Cardinal China profited from the distribution, administrative and HR services it provided to the dermo-cosmetic company, and Cardinal was ‘unjustly enriched’ by roughly $5.4 million between March 2013 and December 2016 as a result of its deficient internal accounting controls relating to the marketing accounts, the SEC says.
In determining the settlement, the commission took into account Cardinal’s self-disclosure, co-operation and remedial efforts. The SEC states that from May to June 2016, Cardinal China’s compliance team conducted an audit of the marketing account’s expenses, finding evidence that payments from the marketing accounts did not comply with Cardinal China’s compliance policy requirements.
In June 2016 Cardinal executives in the US received an internal report stating that the marketing employees were using the marketing accounts to channel payments to government officials in China, the agency adds.
In December of that year, Cardinal voluntarily disclosed the results of its own investigation to the SEC and co-operated with its investigation, according to the regulator. It states that Cardinal China undertook significant remedial measures such as: terminating the marketing accounts and its employment contracts with the marketing employees; adding anti-bribery representations and obligations to relevant contracts; and limiting the use of the remaining balance of the dermo-cosmetic company’s funds to low-risk expenses, such as salary payments, with robust controls and monitoring from Cardinal China’s legal and compliance team.
Under the settlement agreement, the company will pay $5.4 million in disgorgement, $916,887 in prejudgment interest and a civil penalty of $2.5 million.
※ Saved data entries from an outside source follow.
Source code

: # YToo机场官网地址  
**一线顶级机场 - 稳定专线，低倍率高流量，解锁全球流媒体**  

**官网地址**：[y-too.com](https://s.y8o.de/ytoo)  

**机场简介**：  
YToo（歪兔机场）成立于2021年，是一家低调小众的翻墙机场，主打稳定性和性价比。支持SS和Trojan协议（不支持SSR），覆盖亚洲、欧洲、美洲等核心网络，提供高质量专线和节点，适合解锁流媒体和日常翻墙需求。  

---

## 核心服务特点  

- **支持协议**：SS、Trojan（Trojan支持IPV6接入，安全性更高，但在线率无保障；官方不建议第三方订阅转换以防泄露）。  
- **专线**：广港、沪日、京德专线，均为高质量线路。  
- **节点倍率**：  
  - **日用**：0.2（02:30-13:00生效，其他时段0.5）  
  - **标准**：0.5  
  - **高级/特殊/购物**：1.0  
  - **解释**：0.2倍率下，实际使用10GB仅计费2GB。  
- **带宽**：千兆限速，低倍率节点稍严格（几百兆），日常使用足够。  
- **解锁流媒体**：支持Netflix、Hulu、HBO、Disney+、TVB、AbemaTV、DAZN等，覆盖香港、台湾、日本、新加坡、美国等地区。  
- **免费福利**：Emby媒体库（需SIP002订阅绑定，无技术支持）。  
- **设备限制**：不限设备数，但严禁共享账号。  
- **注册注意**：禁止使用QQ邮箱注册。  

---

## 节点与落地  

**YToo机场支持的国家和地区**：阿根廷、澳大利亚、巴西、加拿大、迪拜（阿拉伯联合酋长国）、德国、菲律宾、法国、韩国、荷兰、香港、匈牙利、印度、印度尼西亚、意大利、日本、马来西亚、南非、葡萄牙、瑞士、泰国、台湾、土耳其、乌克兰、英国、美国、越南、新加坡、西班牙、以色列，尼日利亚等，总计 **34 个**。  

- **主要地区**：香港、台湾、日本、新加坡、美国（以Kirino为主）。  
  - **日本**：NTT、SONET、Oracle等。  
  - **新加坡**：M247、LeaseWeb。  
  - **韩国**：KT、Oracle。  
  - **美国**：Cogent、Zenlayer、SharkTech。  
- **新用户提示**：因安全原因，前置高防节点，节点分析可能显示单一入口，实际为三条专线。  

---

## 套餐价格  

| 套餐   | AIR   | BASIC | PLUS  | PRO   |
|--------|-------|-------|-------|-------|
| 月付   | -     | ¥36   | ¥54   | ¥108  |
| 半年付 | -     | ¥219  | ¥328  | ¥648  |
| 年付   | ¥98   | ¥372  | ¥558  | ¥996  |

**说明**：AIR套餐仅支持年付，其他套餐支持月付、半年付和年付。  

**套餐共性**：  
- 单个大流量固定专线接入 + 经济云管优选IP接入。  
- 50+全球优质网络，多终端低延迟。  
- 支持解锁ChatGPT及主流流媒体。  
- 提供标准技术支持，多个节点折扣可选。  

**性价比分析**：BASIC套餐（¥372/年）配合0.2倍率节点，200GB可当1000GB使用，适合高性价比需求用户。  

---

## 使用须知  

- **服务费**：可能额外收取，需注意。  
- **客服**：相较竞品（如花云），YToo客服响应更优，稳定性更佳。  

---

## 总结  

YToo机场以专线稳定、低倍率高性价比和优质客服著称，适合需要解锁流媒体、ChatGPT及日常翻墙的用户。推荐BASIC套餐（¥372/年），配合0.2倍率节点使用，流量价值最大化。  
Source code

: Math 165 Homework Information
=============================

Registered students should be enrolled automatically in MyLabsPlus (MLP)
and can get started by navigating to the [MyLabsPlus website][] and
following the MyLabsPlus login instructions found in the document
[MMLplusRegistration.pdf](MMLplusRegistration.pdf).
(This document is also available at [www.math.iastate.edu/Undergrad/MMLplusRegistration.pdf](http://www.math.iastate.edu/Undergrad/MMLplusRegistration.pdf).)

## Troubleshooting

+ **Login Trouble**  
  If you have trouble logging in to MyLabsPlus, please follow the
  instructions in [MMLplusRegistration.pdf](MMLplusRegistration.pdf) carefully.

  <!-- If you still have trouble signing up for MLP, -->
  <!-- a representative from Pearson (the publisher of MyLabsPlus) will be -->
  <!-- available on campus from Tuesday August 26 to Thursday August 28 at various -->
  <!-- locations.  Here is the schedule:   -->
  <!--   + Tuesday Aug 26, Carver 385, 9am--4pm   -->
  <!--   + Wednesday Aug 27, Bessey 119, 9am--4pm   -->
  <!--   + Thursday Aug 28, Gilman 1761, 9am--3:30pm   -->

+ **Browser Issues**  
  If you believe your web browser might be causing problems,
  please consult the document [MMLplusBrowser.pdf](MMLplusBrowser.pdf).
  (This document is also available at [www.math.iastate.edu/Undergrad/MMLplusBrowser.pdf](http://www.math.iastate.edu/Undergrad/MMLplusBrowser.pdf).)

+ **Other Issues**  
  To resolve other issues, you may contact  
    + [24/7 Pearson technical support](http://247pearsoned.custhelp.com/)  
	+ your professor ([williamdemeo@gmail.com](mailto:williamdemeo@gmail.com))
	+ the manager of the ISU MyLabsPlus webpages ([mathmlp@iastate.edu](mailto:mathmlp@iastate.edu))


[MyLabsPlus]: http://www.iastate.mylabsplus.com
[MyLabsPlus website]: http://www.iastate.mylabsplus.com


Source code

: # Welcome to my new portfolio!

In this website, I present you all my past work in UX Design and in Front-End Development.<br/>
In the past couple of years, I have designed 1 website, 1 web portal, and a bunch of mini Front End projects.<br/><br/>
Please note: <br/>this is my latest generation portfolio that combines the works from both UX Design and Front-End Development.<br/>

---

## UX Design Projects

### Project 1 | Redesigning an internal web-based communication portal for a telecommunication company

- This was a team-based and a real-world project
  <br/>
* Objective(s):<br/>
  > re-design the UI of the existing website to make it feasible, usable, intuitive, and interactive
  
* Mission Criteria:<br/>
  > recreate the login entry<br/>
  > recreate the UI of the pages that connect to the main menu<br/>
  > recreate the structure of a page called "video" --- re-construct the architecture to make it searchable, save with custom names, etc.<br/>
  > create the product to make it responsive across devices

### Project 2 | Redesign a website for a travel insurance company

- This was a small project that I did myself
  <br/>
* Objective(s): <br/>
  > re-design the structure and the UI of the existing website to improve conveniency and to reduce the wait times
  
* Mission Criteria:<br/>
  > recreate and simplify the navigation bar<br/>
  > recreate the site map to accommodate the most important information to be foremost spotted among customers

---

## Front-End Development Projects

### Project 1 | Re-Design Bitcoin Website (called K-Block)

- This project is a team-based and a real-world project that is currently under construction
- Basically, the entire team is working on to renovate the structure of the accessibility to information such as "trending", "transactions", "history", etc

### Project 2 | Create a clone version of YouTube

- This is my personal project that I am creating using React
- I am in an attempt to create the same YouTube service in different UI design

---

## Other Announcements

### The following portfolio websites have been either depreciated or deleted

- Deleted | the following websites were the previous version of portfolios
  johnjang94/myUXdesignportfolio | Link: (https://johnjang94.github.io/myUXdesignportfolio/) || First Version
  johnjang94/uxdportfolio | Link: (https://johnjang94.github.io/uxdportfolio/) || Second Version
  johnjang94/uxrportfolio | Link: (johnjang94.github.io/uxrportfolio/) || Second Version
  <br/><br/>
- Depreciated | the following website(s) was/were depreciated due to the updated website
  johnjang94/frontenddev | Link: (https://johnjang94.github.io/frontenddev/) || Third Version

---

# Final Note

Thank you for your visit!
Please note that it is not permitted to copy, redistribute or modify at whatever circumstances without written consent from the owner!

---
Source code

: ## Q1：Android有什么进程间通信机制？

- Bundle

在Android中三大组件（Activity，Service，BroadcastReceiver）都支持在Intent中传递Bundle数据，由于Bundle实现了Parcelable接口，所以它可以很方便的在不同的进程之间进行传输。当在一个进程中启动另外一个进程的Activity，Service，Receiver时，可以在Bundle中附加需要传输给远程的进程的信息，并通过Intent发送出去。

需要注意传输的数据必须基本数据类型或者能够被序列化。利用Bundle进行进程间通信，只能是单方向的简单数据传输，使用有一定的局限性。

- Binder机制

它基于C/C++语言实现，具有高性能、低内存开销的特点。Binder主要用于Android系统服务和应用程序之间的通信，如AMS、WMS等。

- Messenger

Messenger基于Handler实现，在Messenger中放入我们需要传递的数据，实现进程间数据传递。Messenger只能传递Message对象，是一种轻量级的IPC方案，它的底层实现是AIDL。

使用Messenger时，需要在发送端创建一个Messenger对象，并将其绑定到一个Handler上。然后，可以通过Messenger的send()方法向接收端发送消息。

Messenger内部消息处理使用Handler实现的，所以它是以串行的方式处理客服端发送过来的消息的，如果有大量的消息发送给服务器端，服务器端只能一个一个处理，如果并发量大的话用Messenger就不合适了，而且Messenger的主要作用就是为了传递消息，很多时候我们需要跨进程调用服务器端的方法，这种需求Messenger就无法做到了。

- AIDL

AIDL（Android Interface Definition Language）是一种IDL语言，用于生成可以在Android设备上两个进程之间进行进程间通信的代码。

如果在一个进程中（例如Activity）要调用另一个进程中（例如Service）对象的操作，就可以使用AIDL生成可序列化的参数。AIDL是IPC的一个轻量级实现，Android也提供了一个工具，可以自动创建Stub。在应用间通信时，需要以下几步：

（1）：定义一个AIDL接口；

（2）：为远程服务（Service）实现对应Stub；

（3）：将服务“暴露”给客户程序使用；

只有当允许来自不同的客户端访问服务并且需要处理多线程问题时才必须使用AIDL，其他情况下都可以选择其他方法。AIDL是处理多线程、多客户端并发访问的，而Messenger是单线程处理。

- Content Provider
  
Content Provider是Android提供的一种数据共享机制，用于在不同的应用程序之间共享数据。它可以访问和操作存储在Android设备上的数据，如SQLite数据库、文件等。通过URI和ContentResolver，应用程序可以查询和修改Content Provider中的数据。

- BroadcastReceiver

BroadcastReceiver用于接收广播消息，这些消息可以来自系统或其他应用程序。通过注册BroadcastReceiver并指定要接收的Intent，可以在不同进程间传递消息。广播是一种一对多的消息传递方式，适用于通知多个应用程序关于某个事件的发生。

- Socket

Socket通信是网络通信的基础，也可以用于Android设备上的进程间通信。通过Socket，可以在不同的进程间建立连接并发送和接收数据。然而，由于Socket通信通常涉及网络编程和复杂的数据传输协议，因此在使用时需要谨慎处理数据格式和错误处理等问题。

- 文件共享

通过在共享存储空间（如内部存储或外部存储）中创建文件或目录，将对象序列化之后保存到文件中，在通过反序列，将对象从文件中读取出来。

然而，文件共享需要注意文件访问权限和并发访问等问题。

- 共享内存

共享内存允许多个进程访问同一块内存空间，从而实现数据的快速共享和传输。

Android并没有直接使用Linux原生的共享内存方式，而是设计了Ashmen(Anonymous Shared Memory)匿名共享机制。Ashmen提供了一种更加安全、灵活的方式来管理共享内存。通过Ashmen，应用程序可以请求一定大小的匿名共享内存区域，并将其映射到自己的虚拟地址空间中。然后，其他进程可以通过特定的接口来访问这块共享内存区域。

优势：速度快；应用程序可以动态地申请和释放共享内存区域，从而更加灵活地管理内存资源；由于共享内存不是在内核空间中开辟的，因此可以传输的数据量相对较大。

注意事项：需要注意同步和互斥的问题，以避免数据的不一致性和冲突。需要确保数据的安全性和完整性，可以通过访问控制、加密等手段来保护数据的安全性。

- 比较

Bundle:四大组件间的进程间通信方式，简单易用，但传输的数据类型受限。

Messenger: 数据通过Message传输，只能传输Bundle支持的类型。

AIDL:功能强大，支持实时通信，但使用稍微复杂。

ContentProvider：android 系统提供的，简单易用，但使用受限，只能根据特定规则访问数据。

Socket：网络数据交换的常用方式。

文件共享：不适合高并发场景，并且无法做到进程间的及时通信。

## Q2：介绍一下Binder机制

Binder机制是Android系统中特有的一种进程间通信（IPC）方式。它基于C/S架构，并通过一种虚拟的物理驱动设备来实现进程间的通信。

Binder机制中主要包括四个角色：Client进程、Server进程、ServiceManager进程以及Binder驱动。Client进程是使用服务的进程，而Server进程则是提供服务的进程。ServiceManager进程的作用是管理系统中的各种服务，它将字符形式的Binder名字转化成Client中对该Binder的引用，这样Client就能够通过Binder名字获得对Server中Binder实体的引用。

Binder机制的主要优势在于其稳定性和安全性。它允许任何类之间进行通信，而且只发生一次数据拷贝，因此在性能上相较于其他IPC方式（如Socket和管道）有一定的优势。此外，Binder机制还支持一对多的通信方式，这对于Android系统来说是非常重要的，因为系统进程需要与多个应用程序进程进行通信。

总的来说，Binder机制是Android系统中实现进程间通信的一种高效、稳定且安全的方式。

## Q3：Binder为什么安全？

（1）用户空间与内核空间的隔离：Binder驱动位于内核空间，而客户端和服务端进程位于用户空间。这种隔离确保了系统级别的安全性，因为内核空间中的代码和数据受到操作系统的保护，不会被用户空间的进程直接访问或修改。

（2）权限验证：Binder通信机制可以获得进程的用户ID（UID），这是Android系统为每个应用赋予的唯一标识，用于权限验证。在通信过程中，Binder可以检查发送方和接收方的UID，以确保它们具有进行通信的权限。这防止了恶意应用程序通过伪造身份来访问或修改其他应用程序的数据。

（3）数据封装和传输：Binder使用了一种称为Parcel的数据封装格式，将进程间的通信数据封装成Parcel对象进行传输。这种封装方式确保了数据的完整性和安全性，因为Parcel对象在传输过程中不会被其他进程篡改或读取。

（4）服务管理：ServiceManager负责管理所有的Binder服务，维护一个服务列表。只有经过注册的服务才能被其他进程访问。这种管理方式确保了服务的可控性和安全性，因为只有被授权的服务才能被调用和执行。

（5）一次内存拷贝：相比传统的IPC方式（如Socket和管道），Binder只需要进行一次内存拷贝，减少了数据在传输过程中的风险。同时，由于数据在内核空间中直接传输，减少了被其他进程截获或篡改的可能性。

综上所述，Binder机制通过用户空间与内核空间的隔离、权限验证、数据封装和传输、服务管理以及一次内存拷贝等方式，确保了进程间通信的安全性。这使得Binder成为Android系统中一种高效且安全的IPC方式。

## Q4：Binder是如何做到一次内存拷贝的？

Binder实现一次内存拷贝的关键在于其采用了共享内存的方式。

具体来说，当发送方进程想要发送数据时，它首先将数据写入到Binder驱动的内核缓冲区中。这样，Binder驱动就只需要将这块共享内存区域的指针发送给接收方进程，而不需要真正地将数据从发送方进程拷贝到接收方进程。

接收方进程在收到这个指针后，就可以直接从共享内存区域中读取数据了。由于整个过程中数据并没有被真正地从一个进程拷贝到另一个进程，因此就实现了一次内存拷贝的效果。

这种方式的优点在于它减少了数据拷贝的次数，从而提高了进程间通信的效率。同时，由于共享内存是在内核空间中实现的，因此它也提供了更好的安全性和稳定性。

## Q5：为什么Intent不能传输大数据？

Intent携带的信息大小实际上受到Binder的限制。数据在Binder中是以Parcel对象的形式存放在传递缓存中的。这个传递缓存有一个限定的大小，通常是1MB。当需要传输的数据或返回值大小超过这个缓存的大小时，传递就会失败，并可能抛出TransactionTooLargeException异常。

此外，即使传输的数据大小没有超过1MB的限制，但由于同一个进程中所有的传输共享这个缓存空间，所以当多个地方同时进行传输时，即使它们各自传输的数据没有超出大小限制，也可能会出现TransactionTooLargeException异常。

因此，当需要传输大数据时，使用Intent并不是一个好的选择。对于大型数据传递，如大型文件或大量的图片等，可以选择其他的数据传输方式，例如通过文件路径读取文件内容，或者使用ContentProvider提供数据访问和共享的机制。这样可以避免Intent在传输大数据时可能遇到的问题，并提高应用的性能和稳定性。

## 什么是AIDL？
Cardinal Health in late 2017 announced that it had signed an agreement to sell Cardinal China.
A Cardinal Health spokesperson says in a statement: ‘In February 2020, Cardinal Health came to an agreement with the [SEC] to settle a matter related to a Chinese pharmaceutical and medical device distribution business it divested in 2018. Cardinal Health voluntarily disclosed to the [DoJ] and SEC possible violations of the internal controls and books and records provisions of the [FCPA] related to a relationship Cardinal Health’s former Chinese distribution business held with a manufacturer of beauty and cosmetic products.
‘The DoJ declined to take any action against Cardinal Health and the SEC entered into a civil, administrative settlement with Cardinal Health, whereby Cardinal Health, without denying or admitting to the SEC’s findings, consented to a settlement in the amount of $8.8 million.’